Model -> ReadyCycles?

964

max

969

Model[&MI] = ReadyCycle;

vpykhtin added inline comments.Dec 10 2022, 2:04 AM
llvm/lib/Target/AMDGPU/GCNSchedStrategy.cpp
956

if (!SU) continue;

what is it BTW? Debug instruction?

alex-t updated this revision to Diff 482123.Dec 12 2022, 7:36 AM
alex-t marked 6 inline comments as done.

changes as requested

llvm/lib/Target/AMDGPU/GCNSchedStrategy.cpp
862

I only need this at the stage preceding the UnclusteredHighRPStage because it is the "MetricBefore" computation. The UnclusteredHighRPStage only runs for the regions which conform to the condition:

bool UnclusteredHighRPStage::initGCNRegion() {
  // Only reschedule regions with the minimum occupancy or regions that may have
  // spilling (excess register pressure).
  if ((!DAG.RegionsWithMinOcc[RegionIdx] ||
       DAG.MinOccupancy <= InitialOccupancy) &&
      !DAG.RegionsWithExcessRP[RegionIdx])
    return false;

  return GCNSchedStage::initGCNRegion();
}

What I should have done here, is to avoid this running for the GCNSchedStageID::ClusteredLowOccupancyReschedule stage.

949

What do you mean? Don't understand the question

956

Not only debug. Copy f.ex.

1088

What is the evil in float? I would agree if we're targeting the embedded platform with no or very expensive floating point support. Could you explain where is the overhead for x86like (for example)?

vpykhtin added inline comments.Dec 12 2022, 7:43 AM
llvm/lib/Target/AMDGPU/GCNSchedStrategy.cpp
949

Sorry, I mean rename Model to ReadyCycles

alex-t updated this revision to Diff 482135.Dec 12 2022, 8:10 AM

Model map renamed to ReadyCycles

alex-t marked an inline comment as done.Dec 12 2022, 8:10 AM
rampitec added inline comments.Dec 12 2022, 10:58 AM
llvm/lib/Target/AMDGPU/GCNSchedStrategy.cpp
862

I only need this at the stage preceding the UnclusteredHighRPStage because it is the "MetricBefore" computation. The UnclusteredHighRPStage only runs for the regions which conform to the condition:

bool UnclusteredHighRPStage::initGCNRegion() {
  // Only reschedule regions with the minimum occupancy or regions that may have
  // spilling (excess register pressure).
  if ((!DAG.RegionsWithMinOcc[RegionIdx] ||
       DAG.MinOccupancy <= InitialOccupancy) &&
      !DAG.RegionsWithExcessRP[RegionIdx])
    return false;

  return GCNSchedStage::initGCNRegion();
}

What I should have done here, is to avoid this running for the GCNSchedStageID::ClusteredLowOccupancyReschedule stage.

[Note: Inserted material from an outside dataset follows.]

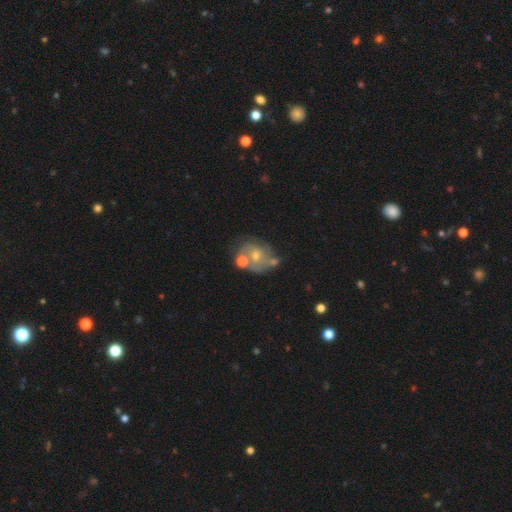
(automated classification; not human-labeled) Overall: featured or disk (56%; smooth 30%). Edge-on disk: no (97%). Bar: no (77%). Spiral arms: yes (53%; no 47%). Bulge size: small (49%; moderate 43%). Merging: none (46%; merger 22%).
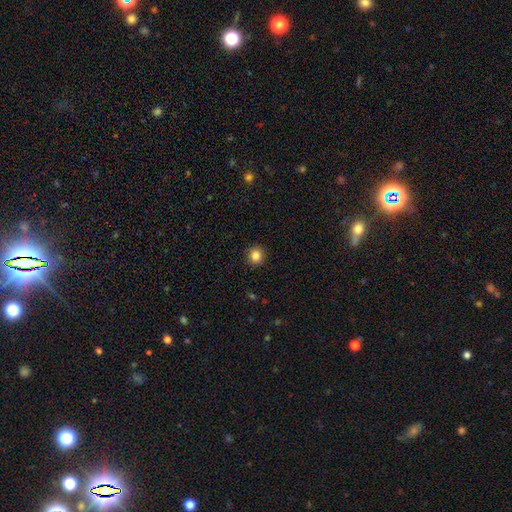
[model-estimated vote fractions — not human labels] Smooth or featured? smooth (85%)
How rounded? round (89%)
Merging? none (91%)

I believe it is better to place it into the UnclusteredHighRPStage::initGCNSchedStage(). This will allow to rearrange stages and also skip it if UnclusteredHighRPStage itself is skipped.

1088

What is the evil in float? I would agree if we're targeting the embedded platform with no or very expensive floating point support. Could you explain where is the overhead for x86like (for example)?

We are not only running on x86. For instance our lit tests are being run on a variety of platforms and llvm does support it. Besides you do not want to get different results depending on the host platform or even host compiler used due to different rounding. In addition it is always good to avoid it so that llvm itself does not need to link in soft float on other platforms simply because their compiler also supports codegen for amdgpu.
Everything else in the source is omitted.